* **Problem requirements**: Please retype the lines in the records below, from the line containing "Even with simple outfit, you still look" through the line containing "This is such an amazing post! I love it.", including both of those lines.

Text data extracted from pages
┄┄┄┄┄┄

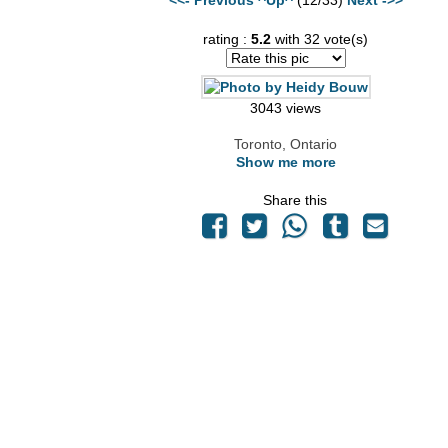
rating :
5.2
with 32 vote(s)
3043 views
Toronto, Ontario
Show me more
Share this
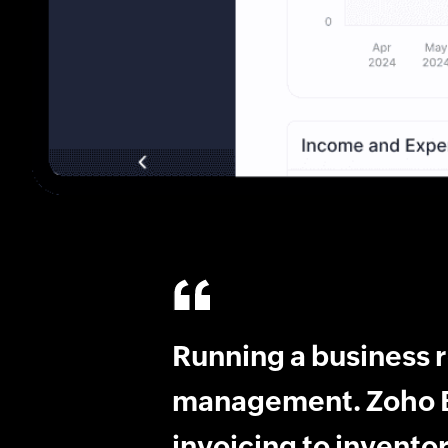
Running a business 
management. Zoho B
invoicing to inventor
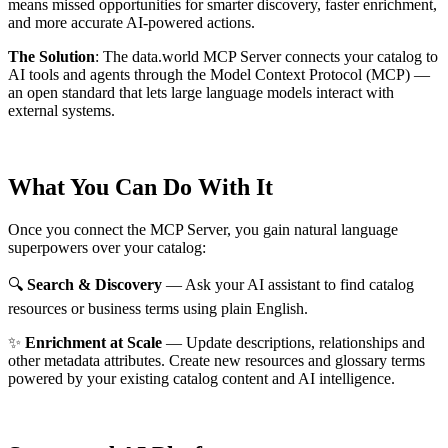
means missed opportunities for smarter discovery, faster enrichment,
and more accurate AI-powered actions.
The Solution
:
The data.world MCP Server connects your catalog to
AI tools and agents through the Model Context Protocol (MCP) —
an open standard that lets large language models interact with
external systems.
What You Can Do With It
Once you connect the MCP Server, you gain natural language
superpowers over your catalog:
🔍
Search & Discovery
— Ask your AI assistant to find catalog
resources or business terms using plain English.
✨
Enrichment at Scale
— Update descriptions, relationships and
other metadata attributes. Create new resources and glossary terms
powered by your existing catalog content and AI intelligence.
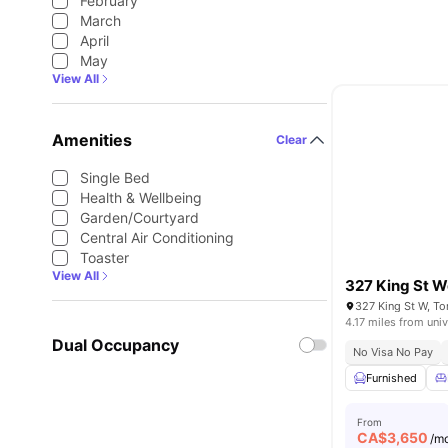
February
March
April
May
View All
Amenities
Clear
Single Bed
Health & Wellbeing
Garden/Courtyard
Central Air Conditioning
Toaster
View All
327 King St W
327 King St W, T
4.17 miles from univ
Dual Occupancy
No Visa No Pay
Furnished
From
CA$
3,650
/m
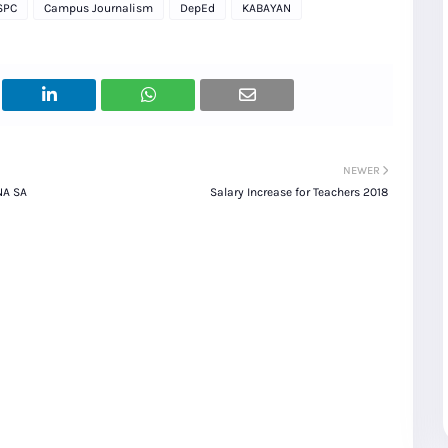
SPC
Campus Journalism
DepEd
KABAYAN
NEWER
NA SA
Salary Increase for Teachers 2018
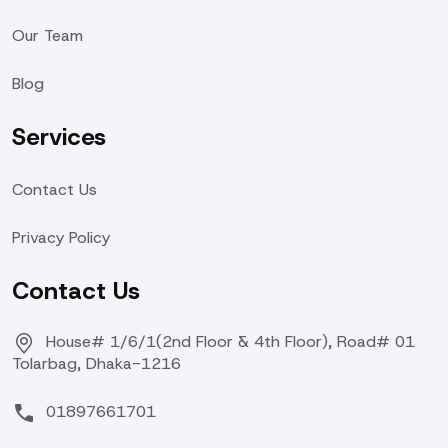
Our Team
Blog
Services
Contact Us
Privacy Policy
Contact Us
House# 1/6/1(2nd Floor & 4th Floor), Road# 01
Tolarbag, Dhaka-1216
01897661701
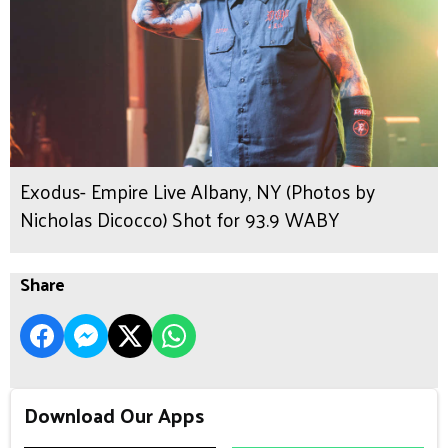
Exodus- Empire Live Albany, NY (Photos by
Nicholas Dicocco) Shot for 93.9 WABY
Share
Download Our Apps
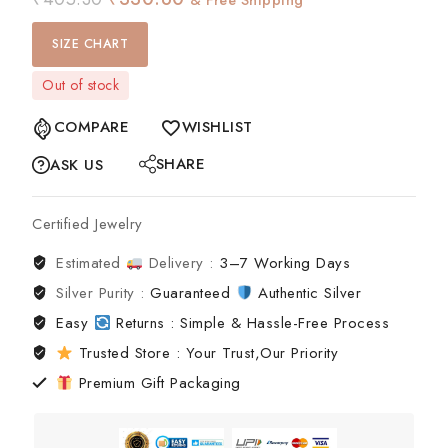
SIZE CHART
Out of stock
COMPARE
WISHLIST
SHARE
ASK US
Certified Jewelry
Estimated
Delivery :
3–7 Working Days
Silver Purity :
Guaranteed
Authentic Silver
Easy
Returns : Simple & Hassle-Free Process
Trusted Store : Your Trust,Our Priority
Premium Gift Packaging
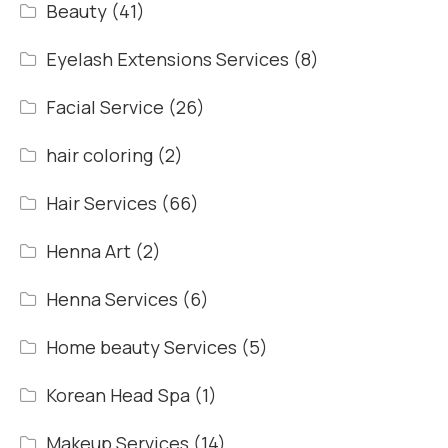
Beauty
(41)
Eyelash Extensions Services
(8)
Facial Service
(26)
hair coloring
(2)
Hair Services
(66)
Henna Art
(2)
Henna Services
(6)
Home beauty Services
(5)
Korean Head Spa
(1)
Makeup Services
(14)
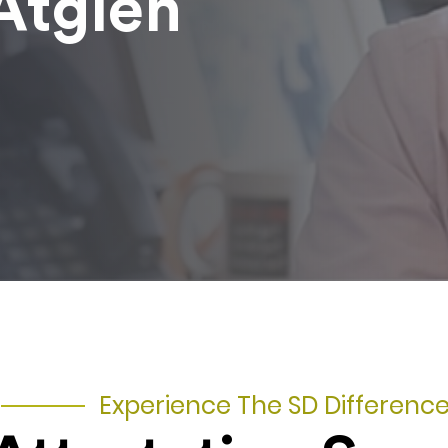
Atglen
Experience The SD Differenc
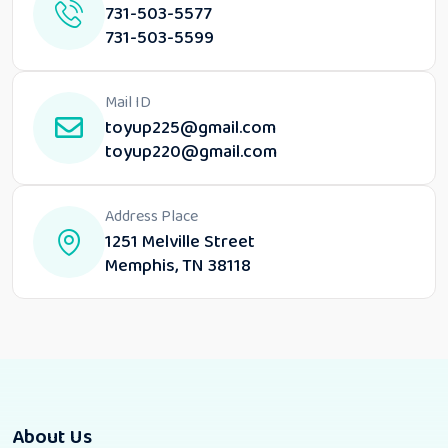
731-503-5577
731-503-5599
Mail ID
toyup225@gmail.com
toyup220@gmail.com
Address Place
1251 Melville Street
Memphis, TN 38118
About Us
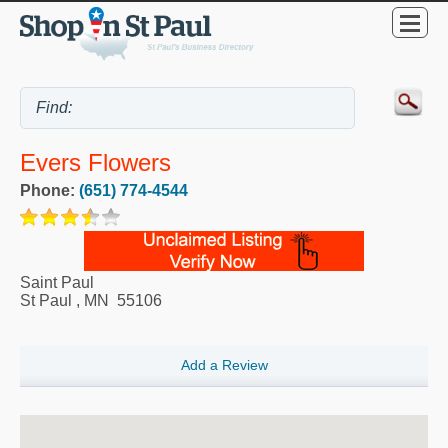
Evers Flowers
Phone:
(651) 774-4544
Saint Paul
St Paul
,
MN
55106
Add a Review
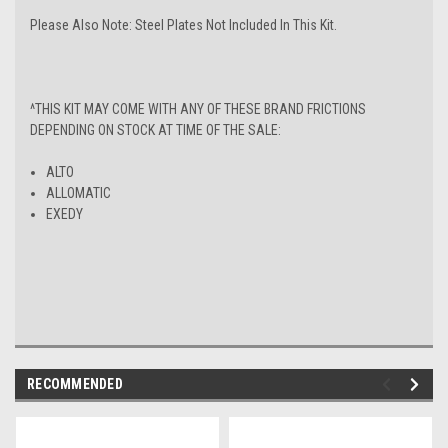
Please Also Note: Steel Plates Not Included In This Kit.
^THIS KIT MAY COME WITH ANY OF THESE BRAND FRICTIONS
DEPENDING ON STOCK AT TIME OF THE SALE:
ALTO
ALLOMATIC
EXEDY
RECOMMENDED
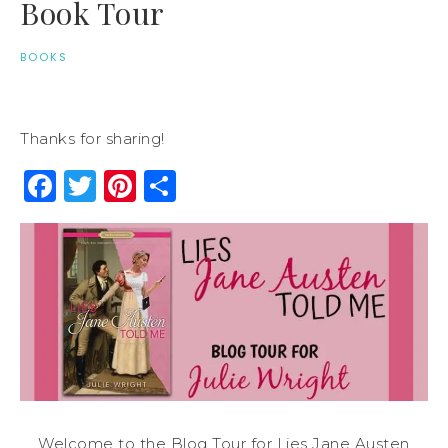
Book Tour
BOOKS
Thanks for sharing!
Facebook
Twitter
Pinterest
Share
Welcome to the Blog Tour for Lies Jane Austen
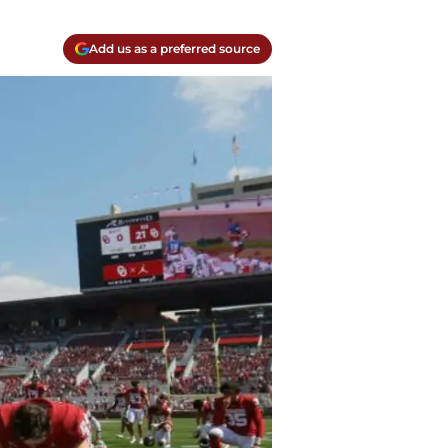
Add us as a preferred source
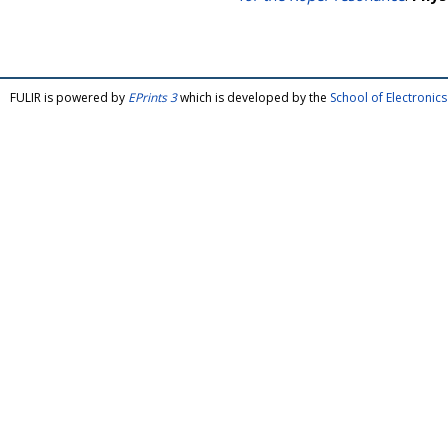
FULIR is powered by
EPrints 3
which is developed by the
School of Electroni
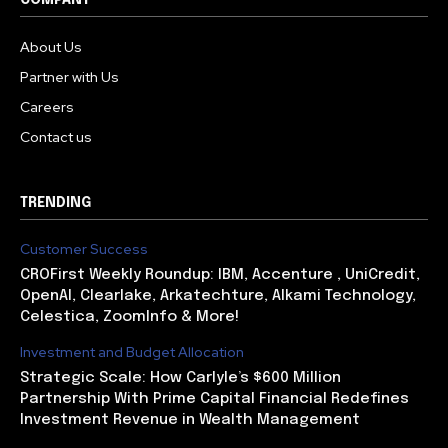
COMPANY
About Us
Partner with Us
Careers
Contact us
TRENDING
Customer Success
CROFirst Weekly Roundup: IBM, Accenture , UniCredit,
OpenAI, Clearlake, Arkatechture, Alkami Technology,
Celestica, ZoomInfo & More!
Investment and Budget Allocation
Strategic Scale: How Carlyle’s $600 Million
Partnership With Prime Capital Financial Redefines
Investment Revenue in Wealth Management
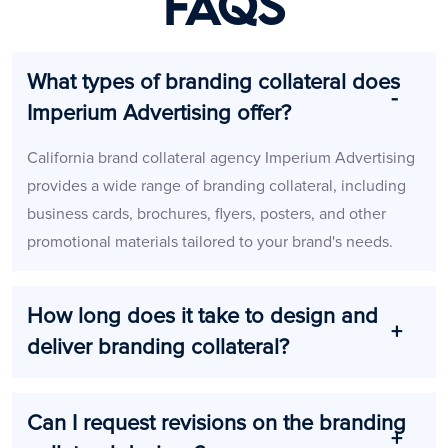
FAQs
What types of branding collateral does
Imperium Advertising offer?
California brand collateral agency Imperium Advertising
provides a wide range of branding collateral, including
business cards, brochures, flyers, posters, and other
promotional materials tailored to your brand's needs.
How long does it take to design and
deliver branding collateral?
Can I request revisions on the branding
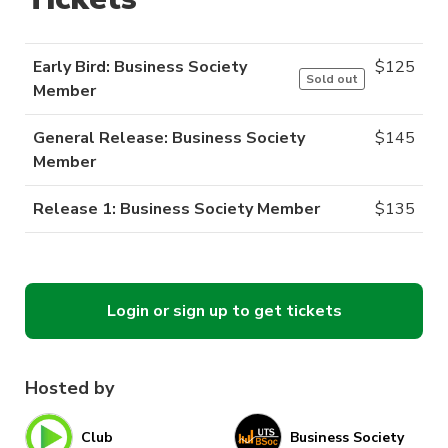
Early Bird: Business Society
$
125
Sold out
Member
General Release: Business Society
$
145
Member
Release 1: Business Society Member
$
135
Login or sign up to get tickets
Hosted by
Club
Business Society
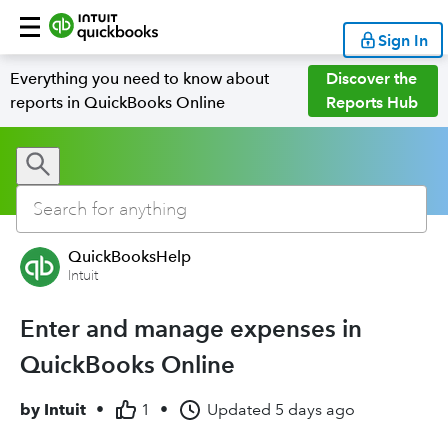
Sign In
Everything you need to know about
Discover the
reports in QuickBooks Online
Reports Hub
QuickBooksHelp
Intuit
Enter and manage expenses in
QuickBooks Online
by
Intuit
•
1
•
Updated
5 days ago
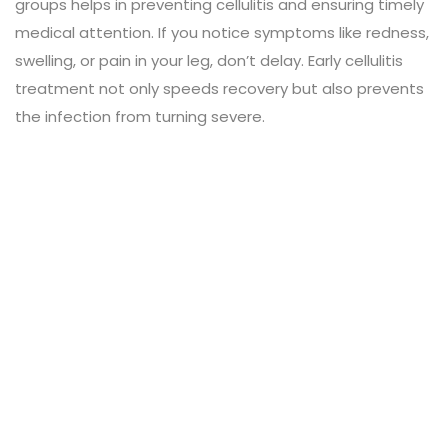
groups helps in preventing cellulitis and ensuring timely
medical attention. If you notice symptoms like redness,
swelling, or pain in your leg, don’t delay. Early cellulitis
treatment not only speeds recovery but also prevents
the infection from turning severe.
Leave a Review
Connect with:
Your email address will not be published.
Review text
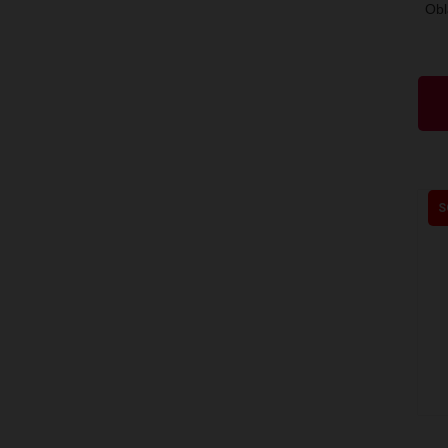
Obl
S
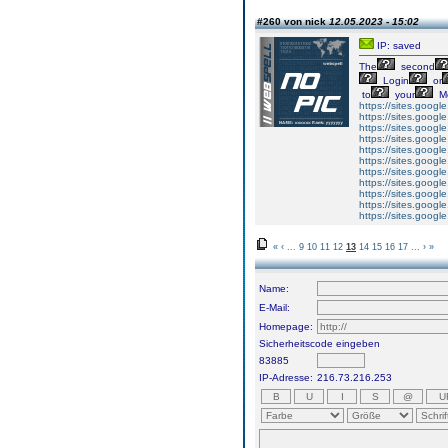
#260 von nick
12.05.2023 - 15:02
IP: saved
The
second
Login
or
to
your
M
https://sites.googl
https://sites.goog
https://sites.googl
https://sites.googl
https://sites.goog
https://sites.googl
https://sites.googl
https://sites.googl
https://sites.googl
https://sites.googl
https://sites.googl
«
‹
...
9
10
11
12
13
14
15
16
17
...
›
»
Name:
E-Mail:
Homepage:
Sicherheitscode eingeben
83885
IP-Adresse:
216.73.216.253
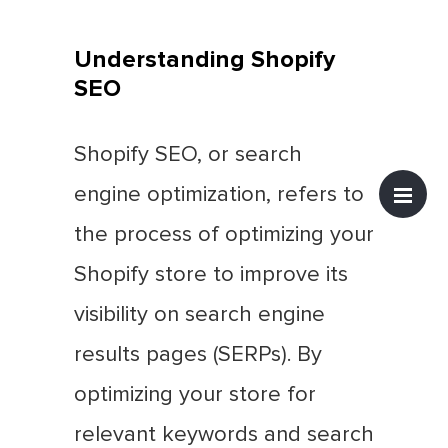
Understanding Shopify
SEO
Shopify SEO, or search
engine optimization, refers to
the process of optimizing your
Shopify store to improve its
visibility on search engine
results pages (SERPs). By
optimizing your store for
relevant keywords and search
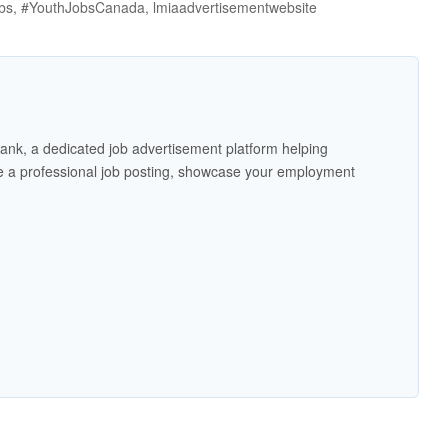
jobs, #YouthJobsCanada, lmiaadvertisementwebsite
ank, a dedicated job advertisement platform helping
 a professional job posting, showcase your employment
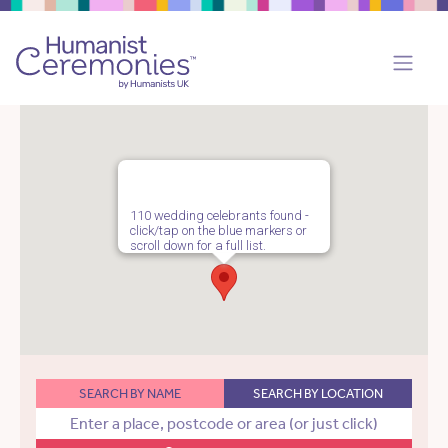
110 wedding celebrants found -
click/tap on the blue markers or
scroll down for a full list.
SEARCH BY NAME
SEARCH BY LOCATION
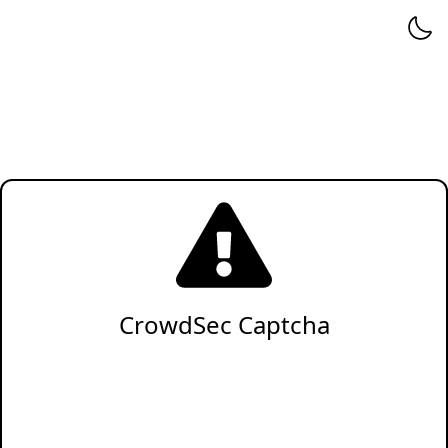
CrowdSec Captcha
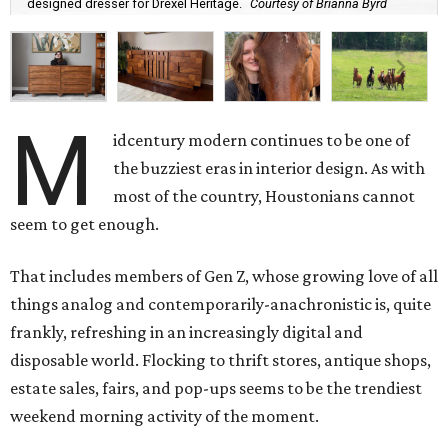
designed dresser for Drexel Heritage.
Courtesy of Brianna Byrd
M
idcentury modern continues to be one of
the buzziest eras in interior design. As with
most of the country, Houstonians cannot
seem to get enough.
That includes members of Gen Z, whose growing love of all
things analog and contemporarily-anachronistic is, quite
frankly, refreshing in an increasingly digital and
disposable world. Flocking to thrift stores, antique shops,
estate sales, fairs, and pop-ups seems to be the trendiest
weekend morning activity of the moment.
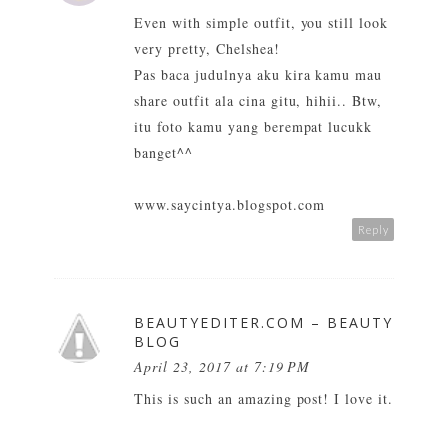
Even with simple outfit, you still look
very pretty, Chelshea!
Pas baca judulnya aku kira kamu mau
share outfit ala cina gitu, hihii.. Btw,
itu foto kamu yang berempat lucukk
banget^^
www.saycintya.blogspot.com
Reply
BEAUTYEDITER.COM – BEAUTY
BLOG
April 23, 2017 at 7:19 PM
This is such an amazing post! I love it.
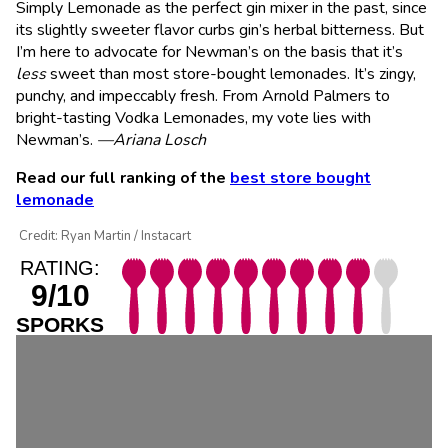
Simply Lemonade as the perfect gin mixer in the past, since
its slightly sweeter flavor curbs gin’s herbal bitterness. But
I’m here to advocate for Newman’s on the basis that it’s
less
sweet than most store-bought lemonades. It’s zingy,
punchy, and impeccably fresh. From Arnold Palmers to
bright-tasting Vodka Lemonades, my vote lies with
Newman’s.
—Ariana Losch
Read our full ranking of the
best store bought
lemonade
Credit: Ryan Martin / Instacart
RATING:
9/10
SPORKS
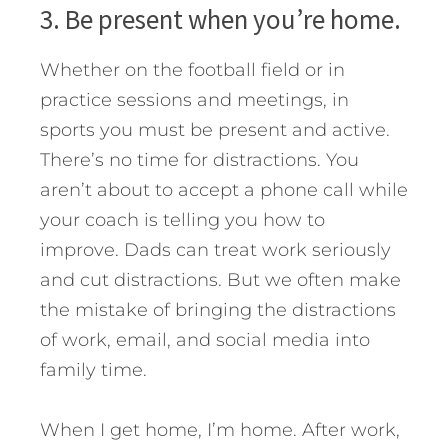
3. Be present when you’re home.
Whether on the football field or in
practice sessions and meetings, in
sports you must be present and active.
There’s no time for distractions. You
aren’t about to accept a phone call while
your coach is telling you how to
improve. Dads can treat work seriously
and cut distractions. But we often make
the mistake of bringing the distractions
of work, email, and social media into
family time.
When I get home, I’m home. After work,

┄┄┄┄┄┄

* **Answer space**:
Even with simple outfit, you still look
very pretty, Chelshea!
Pas baca judulnya aku kira kamu mau
share outfit ala cina gitu, hihii.. Btw,
itu foto kamu yang berempat lucukk
banget^^
www.saycintya.blogspot.com
Reply
BEAUTYEDITER.COM – BEAUTY
BLOG
April 23, 2017 at 7:19 PM
This is such an amazing post! I love it.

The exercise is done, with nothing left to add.